My opinion about gemini 3.5 flash

After trying out the Gemini 3.5 Flash model for a while, I wanted to share some thoughts. Sure, it’s incredibly fast, but when given the exact same prompt, it burns through way more tokens than other models. For instance, solving the same issue took Codex 5.3 about 200k tokens, whereas Gemini 3.5 Flash used 1.32 million—that’s over six times as much!

Because of this massive token consumption, Flash basically loses its two main selling points: being cheap and fast.

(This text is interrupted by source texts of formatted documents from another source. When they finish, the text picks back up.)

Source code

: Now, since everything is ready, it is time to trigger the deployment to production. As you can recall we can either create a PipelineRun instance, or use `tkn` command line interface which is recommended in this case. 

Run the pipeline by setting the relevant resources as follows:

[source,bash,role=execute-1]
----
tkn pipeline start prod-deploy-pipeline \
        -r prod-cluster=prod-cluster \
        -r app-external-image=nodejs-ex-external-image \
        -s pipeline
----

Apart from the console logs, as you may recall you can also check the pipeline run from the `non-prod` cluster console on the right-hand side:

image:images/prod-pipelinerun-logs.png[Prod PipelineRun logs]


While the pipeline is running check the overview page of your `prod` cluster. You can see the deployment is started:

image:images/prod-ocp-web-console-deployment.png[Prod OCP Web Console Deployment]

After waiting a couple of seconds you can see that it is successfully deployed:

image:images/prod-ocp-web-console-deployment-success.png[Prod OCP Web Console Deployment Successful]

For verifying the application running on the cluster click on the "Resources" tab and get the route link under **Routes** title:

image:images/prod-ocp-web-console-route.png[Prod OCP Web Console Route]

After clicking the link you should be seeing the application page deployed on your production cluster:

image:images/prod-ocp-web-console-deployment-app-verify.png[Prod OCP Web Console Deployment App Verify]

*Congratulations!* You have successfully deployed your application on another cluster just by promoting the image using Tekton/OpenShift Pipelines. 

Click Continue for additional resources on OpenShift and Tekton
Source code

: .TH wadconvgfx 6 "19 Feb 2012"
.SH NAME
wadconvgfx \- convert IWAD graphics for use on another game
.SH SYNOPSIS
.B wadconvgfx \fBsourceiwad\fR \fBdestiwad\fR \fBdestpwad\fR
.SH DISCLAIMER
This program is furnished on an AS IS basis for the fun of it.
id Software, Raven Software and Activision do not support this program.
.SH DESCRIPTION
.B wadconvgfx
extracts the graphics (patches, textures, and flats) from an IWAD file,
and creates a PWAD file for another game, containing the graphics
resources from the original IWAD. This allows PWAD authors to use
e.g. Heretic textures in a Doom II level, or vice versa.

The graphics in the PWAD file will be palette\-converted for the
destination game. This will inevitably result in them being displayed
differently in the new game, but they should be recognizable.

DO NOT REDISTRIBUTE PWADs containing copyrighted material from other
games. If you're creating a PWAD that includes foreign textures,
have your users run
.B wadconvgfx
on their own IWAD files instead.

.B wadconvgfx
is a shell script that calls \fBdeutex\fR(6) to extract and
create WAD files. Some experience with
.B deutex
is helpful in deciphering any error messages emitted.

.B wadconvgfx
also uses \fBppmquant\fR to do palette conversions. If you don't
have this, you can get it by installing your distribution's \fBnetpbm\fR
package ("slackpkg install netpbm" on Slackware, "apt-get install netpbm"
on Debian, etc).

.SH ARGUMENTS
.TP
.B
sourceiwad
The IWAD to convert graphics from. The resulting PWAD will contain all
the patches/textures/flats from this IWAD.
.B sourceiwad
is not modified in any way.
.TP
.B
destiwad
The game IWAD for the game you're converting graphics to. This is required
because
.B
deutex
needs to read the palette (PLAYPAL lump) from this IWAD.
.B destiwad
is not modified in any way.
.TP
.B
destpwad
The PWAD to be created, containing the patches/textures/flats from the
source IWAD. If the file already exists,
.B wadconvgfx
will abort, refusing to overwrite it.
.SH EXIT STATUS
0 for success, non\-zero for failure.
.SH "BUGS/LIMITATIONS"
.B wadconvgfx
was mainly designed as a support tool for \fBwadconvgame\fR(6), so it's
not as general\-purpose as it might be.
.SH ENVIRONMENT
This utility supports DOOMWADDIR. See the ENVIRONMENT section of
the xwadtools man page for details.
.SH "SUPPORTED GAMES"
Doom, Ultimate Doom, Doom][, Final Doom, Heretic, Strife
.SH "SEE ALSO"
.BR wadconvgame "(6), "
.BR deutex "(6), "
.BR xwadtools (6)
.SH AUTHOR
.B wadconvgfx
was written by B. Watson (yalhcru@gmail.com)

It seems like Flash tries to brute-force solutions by exploring everything, while Codex is better at deep reasoning and only checking the most relevant files.

Hey, thanks for the feedback, that’s an interesting observation.

What you’re seeing is generally expected. Flash is optimized for speed and often trades that off with broader exploration like more tool calls and reading more files. Codex and Sonnet usually take more targeted actions by doing deeper reasoning. On simple or medium tasks, Flash wins on latency and cost, but on harder tasks with lots of context, that strategy really can end up costing more.

If you want the team to look into a specific case, send the Request ID for both runs (Chat > three dots > Copy Request ID) plus a short description of the task. It’s hard to tell from the raw numbers whether this was a typical pattern or just a case where this task didn’t fit Flash well.